THE PROBLEM
Reproduce each line of the records below word for word.

PROVIDED RECORDS
"""

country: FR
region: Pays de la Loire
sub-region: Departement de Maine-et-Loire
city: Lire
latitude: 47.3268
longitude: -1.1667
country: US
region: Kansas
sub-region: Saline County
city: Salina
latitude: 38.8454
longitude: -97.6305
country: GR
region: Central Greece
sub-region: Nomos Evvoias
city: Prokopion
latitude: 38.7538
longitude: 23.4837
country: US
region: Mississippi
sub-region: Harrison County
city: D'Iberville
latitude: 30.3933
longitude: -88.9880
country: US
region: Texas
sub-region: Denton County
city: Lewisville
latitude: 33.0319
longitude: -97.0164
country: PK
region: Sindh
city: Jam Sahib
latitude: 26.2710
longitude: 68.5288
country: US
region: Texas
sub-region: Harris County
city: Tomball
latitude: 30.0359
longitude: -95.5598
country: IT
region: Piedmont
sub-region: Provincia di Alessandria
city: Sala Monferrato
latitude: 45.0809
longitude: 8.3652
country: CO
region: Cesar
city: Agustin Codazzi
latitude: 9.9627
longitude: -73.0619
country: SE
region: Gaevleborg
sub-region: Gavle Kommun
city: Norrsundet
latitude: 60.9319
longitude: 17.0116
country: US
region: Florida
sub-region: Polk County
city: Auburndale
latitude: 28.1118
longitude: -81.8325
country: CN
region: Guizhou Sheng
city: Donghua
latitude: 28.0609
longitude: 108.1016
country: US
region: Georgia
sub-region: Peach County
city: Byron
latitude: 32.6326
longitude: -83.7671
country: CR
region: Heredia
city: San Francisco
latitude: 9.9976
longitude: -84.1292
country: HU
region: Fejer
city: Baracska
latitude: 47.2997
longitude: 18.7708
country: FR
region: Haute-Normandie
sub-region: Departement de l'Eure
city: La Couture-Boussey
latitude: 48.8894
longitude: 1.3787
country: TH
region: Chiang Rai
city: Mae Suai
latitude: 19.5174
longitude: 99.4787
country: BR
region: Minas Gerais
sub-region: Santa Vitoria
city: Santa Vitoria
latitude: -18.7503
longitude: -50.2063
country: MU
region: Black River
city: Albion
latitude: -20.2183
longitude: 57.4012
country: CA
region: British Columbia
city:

"""

SOLUTION TO THE PROBLEM
country: FR
region: Pays de la Loire
sub-region: Departement de Maine-et-Loire
city: Lire
latitude: 47.3268
longitude: -1.1667
country: US
region: Kansas
sub-region: Saline County
city: Salina
latitude: 38.8454
longitude: -97.6305
country: GR
region: Central Greece
sub-region: Nomos Evvoias
city: Prokopion
latitude: 38.7538
longitude: 23.4837
country: US
region: Mississippi
sub-region: Harrison County
city: D'Iberville
latitude: 30.3933
longitude: -88.9880
country: US
region: Texas
sub-region: Denton County
city: Lewisville
latitude: 33.0319
longitude: -97.0164
country: PK
region: Sindh
city: Jam Sahib
latitude: 26.2710
longitude: 68.5288
country: US
region: Texas
sub-region: Harris County
city: Tomball
latitude: 30.0359
longitude: -95.5598
country: IT
region: Piedmont
sub-region: Provincia di Alessandria
city: Sala Monferrato
latitude: 45.0809
longitude: 8.3652
country: CO
region: Cesar
city: Agustin Codazzi
latitude: 9.9627
longitude: -73.0619
country: SE
region: Gaevleborg
sub-region: Gavle Kommun
city: Norrsundet
latitude: 60.9319
longitude: 17.0116
country: US
region: Florida
sub-region: Polk County
city: Auburndale
latitude: 28.1118
longitude: -81.8325
country: CN
region: Guizhou Sheng
city: Donghua
latitude: 28.0609
longitude: 108.1016
country: US
region: Georgia
sub-region: Peach County
city: Byron
latitude: 32.6326
longitude: -83.7671
country: CR
region: Heredia
city: San Francisco
latitude: 9.9976
longitude: -84.1292
country: HU
region: Fejer
city: Baracska
latitude: 47.2997
longitude: 18.7708
country: FR
region: Haute-Normandie
sub-region: Departement de l'Eure
city: La Couture-Boussey
latitude: 48.8894
longitude: 1.3787
country: TH
region: Chiang Rai
city: Mae Suai
latitude: 19.5174
longitude: 99.4787
country: BR
region: Minas Gerais
sub-region: Santa Vitoria
city: Santa Vitoria
latitude: -18.7503
longitude: -50.2063
country: MU
region: Black River
city: Albion
latitude: -20.2183
longitude: 57.4012
country: CA
region: British Columbia
city:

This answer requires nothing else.